Regulators should have taken a less deferential approach to the banking industry, the governor of the Central Bank has said.
In his opening statement to the Oireachtas banking inquiry, Prof Patrick Honohan said there should have been a greater degree of intrusiveness and assertiveness in regulating the banks.
This would have “disrupted a pattern of inconclusive engagement with the banks”.
He also said the government guarantee of subordinated debt of the banks, instead of just bank deposits, was “clearly a mistake”.
The formal guarantee “of all long-dated debt was also unnecessary” and “bound to constrain the authorities’ ability to restructure or wind down failed banks before the expiry of the initial guarantee”.

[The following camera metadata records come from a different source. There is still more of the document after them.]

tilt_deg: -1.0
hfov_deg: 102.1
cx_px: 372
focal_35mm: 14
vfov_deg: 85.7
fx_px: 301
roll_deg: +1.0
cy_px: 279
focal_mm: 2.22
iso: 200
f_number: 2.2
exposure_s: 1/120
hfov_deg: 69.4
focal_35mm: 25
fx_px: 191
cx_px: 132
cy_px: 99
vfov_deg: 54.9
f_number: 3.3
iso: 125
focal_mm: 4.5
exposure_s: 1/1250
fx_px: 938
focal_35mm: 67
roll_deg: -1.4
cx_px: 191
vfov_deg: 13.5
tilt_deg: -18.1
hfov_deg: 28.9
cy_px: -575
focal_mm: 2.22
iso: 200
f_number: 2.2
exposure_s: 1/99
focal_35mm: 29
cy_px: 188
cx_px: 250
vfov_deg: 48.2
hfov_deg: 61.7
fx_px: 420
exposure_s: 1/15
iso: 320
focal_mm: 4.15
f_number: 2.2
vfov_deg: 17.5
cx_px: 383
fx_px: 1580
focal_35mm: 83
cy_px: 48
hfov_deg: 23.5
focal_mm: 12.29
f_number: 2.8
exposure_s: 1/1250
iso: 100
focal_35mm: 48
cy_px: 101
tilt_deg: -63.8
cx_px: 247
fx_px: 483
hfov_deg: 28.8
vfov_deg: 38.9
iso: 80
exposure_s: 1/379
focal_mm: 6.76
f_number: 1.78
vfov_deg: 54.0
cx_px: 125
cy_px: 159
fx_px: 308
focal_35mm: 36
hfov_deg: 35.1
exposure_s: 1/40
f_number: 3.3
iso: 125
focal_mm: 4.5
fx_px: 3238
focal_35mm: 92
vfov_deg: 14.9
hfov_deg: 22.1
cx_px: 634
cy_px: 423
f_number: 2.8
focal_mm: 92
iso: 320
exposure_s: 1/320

“With the benefit of hindsight – had the regulatory authorities had any notion that heavy losses could be involved – an alternative strategy of putting Anglo (and Irish Nationwide Building Society) into liquidation on September 29th, while standing behind the rest of the system, should have been more favourably considered.”
External partners
He said “external partners might have responded to such an idea with compromise proposals that might have alleviated the subsequent pressures on the Irish exchequer”.
He also said greater consultation with EU partners would have been “highly desirable” and could have helped Ireland to be “less on the back foot in subsequent negotiations”.

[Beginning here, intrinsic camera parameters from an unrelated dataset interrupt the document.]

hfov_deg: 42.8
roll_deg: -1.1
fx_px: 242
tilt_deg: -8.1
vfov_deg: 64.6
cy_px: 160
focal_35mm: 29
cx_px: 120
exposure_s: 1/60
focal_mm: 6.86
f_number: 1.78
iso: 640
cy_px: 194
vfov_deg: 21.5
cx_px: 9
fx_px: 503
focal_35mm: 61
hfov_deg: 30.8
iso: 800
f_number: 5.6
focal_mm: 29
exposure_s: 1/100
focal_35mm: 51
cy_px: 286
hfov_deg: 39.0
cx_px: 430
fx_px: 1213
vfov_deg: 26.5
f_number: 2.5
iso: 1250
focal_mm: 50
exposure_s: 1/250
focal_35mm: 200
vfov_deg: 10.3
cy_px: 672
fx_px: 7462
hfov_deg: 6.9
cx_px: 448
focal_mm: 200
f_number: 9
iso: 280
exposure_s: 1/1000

Prof Honohan, Central Bank governor since 2009, spoke at the inquiry on The Irish Banking Crisis; Regulatory and Financial Stability Policy 2003-8, a report he prepared in May 2010 on the role of the Central Bank and the financial regulator prior to the bank guarantee of September 2008.

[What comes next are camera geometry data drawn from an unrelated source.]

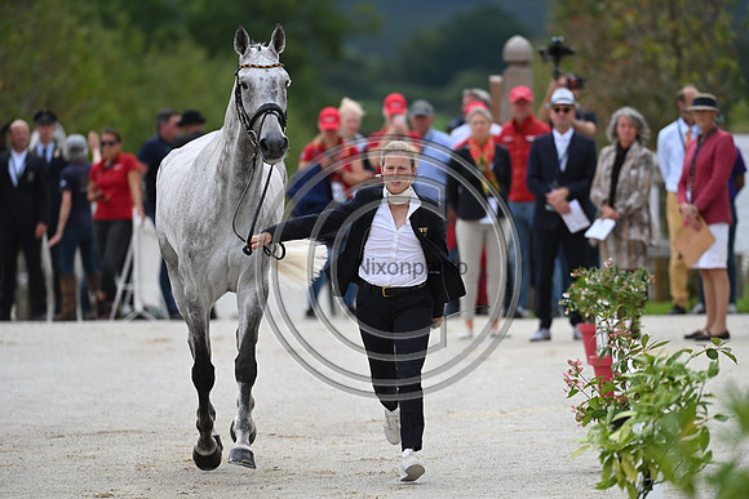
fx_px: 8324
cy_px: 250
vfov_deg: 3.4
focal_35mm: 400
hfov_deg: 5.2
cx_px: 374
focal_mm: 400
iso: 450
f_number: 5.6
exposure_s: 1/1600
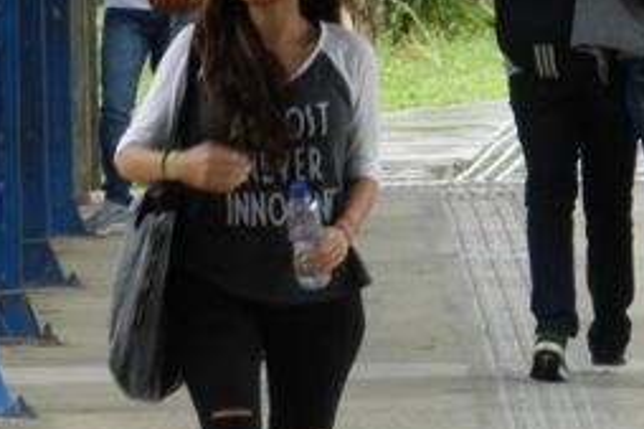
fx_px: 15946
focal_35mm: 892
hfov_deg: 2.3
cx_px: 634
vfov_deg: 1.5
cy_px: -20
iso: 160
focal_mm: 60.5
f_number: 5.5
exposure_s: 1/125
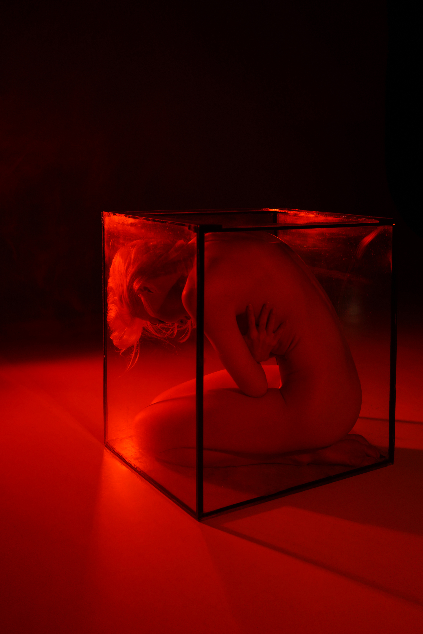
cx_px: 212
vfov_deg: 54.4
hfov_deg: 37.9
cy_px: 317
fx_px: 617
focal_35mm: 35
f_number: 3.2
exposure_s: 1/100
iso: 250
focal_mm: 35
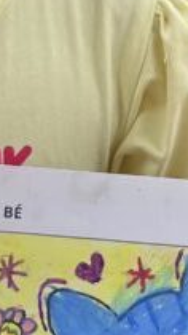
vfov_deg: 15.7
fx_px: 1197
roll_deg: -3.7
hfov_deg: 8.8
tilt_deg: -26.9
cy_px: 14
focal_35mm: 135
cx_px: -65
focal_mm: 5.1
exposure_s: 1/100
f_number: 1.6
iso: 40
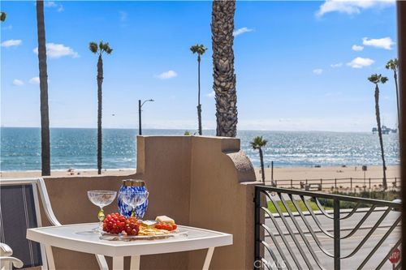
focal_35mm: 64
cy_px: 135
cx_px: 203
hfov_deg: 31.4
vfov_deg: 21.2
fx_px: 721
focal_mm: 64
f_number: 9
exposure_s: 1/500
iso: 100
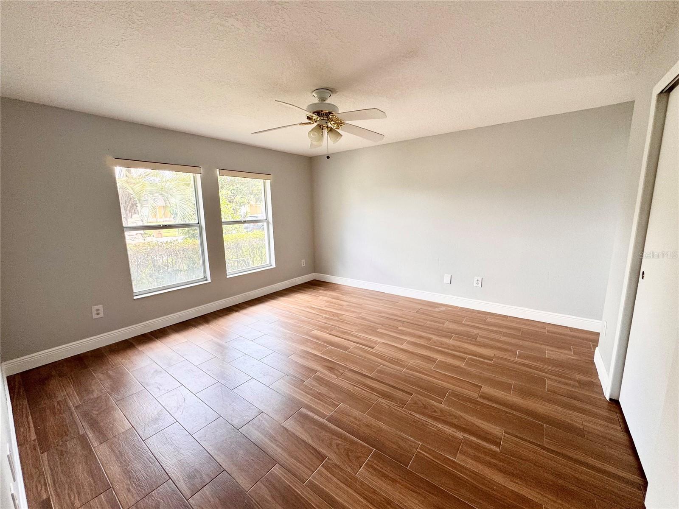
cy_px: 254
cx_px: 340
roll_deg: +1.3
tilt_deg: -9.1
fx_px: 275
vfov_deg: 85.7
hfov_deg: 102.1
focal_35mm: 14
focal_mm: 2.22
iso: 125
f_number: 2.2
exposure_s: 1/120
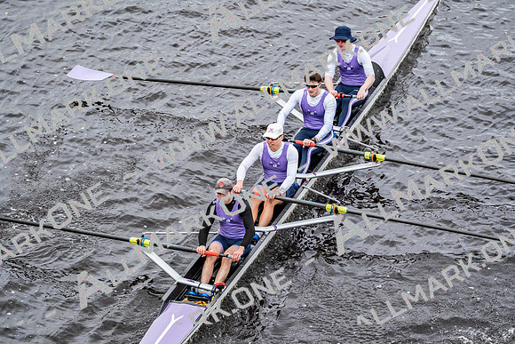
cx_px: 258
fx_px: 2862
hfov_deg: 10.3
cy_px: 172
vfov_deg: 6.9
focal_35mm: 200
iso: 400
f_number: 2.8
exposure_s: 1/2000
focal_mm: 200
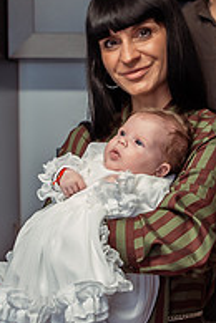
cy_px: 135
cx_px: 143
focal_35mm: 84
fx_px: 756
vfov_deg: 24.2
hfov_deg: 16.2
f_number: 3.2
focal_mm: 24
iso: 1000
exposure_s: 1/125
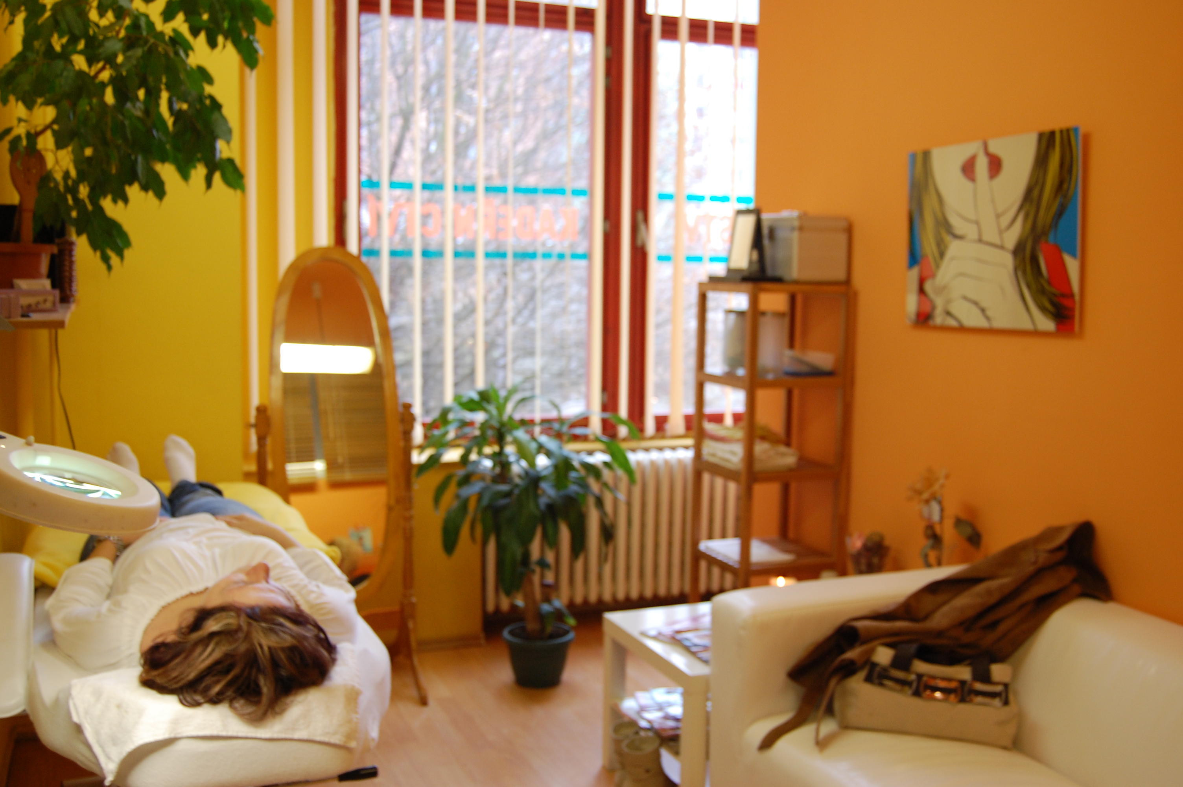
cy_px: 394
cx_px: 592
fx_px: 1182
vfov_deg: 36.8
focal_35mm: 36
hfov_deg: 53.2
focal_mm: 24
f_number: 4
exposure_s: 1/30
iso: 450
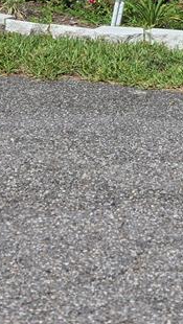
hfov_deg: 6.5
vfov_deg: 11.4
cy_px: -10
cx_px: 136
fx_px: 1600
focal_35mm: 186
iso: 25
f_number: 2.4
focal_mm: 7
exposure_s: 1/1723
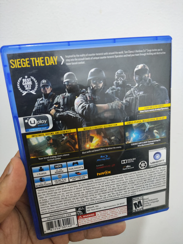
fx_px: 169
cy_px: 122
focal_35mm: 24
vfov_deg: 71.6
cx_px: 92
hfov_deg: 56.9
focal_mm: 4.68
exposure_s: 1/24
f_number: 1.8
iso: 1179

He will attend the inquiry again later in the year to discuss other aspects of the banking crisis.
He said there had been an excessive reliance on a regulatory philosophy “that implicitly trusted that well-governed banks could be relied upon to remain safe and sound”.
There were also “deficiencies in skills and staff resources”.
The language of successive published financial stability reports in advance of the crisis was too reassuring and was “a triumph of hope over reality”, he said.
Too optimistic
“In the end senior officials in both institutions, as well as many elsewhere at home and abroad, were too optimistic about the strength of the economy and the Irish banks,” Prof Honohan said.
He also said extensive changes had since taken place at the Central Bank to ensure that the identified shortcomings “have been removed as far as possible”.